Chelsea’s Jason Harlow named Coach of the Year

By ALEC ETHEREDGE | Sports Editor

With half of the local girls’ basketball teams finishing above .500 this season, and several making deep playoff runs in 2019, it was tough to decide on the county’s coach of the year for the 2018-19 season.

The Shelby County Wildcats and Spain Park Jaguars both finished with 27-plus wins and a combined record of 56-9 thanks to great leadership from Ashley Phillips and back-to-back coach of the year winner Mike Chase, respectively.

The Wildcats advanced to the Sweet 16 where they lost just their second game of the season, while the Jaguars fell just short of their third straight trip to the Final Four with a loss to Hewitt-Trussville in the Elite Eight.

Both of those coaches were worthy of consideration as were the jobs of Beth Parmer at Oak Mountain, Crosby Morrison at Pelham and Lorie Kerley at Briarwood, all three of whom transformed their teams’ effort in their first year at the helm; while Westminster at Oak Mountain’s Dana Gache led her team to the Final Four for the second time in three years.

But one coach’s job went above and beyond anyone’s expectation.

Chelsea head coach Jason Harlow stepped into his role with the Hornets during the 2018-19 season looking to get his girls to buy in and simply try to improve their effort to start an upward trend, but his first season turned into much more than that earning him the 2019 Shelby County Coach of the Year award.

During the 2017-18 basketball season, Chelsea won all of three games and finished the season at 3-22 overall after losing their leading scorer Michaella Edwards to a season-ending knee injury during her junior season.

One year later, again without Edwards who moved to a prep school, the Hornets were under the leadership of Harlow looking to build more as a team with some experienced players back.

Harlow took a team that had finished 3-22 the year before and led them to their first finish above .500 since the 2007-2008 season, as the Hornets finished 2019 with a 16-13 overall record.

That on its own was a drastic turnaround, but to add to the special story, he and the team won the Class 6A Area 8 regular-season championship and tournament, before earning their first berth in the Sweet 16 since the 2001 basketball season.

In one season, Harlow was able to take Chelsea to a place it hadn’t seen in close to 20 years, and it was all because of the effort he got the girls to play with.

While there may have been more talented teams overall this season, I was hard-pressed to find one that worked harder on both ends of the floor.

It all started with their defense though.
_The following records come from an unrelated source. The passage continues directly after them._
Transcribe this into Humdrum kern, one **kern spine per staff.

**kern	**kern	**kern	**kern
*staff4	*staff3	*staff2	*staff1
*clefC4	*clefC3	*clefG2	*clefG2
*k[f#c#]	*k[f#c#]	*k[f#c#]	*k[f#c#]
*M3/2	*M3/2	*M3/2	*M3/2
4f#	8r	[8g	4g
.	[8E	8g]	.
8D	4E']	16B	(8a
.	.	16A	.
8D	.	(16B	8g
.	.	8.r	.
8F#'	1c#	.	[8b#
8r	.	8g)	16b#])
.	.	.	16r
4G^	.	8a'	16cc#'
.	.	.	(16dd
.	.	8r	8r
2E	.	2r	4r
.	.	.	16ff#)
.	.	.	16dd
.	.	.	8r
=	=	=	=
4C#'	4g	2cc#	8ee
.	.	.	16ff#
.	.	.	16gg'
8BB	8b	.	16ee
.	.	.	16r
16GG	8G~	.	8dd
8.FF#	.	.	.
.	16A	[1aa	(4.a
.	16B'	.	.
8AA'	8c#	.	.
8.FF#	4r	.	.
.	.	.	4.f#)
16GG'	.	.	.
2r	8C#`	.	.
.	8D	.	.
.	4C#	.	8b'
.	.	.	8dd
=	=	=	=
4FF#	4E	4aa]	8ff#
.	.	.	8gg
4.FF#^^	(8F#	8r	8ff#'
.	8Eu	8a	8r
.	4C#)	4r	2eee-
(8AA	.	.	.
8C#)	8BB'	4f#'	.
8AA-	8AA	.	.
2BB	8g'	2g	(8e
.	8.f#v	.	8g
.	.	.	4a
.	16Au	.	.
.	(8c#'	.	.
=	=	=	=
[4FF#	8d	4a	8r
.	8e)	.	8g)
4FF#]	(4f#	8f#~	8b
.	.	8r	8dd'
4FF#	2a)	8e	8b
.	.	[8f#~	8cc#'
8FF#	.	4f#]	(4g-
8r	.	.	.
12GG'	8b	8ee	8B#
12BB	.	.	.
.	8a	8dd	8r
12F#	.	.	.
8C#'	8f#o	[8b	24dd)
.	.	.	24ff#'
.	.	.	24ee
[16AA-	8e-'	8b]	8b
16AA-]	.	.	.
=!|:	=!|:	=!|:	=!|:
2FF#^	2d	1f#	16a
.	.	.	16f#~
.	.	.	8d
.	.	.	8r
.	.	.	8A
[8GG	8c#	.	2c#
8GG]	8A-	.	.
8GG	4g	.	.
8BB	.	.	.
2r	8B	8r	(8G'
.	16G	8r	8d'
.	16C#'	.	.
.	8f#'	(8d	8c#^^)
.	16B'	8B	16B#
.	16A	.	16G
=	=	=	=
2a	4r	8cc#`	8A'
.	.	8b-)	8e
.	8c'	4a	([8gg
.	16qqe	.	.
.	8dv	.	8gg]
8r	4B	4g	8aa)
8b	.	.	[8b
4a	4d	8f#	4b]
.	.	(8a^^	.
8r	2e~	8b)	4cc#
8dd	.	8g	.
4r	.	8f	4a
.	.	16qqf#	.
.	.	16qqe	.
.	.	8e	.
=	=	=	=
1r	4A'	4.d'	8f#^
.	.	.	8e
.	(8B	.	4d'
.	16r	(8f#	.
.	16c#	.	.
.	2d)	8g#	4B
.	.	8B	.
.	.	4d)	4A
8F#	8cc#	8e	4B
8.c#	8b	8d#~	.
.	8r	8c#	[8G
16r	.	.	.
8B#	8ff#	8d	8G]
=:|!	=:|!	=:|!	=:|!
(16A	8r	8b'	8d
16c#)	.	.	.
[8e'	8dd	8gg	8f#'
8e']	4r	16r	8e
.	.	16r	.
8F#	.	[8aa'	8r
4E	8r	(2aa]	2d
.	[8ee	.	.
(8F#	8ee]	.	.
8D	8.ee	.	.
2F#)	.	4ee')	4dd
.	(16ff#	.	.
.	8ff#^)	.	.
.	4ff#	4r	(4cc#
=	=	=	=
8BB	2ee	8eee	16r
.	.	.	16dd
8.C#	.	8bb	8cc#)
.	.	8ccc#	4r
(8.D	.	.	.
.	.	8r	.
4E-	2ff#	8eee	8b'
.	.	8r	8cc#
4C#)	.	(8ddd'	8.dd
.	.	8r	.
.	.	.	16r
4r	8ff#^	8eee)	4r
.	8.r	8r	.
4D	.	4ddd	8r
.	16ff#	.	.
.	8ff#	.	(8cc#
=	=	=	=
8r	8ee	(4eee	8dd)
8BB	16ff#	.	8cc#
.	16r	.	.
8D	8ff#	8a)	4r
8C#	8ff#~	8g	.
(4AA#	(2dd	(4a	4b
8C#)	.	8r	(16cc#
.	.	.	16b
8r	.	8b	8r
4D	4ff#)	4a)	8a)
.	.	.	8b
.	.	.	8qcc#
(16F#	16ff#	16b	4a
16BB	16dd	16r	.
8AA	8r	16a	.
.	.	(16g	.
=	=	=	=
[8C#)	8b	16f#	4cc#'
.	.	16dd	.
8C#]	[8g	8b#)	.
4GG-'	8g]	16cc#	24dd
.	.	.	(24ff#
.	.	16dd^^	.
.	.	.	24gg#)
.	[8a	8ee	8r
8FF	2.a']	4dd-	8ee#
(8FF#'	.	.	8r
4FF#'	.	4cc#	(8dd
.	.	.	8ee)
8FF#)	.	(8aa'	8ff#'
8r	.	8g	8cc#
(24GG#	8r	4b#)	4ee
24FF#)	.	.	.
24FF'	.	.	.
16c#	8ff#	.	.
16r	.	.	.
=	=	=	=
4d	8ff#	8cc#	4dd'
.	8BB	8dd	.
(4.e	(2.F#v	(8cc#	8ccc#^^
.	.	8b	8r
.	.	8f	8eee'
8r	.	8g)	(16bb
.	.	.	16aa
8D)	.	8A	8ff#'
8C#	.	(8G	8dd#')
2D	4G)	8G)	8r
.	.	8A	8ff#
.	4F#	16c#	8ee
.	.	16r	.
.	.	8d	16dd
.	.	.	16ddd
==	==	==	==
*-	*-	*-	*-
It was a defense that knew when to press and when to play back, but it was suffocating whether they picked you up as soon as the ball was inbounded or as soon as you brought the ball into the front court.

That presence led to fast break opportunities and plenty of offensive success, and despite being in several close games, the Hornets knew they could rely on the defense in big situations to help them pull out a key win.

Their energy of always moving and running to the ball was what made them as good as they were this year, and that all starts with the leadership of the coach and the girls to trust his coaching.

All of that fell into place, and led to a special season for the Hornets and a coach of the year honor for Harlow in year one.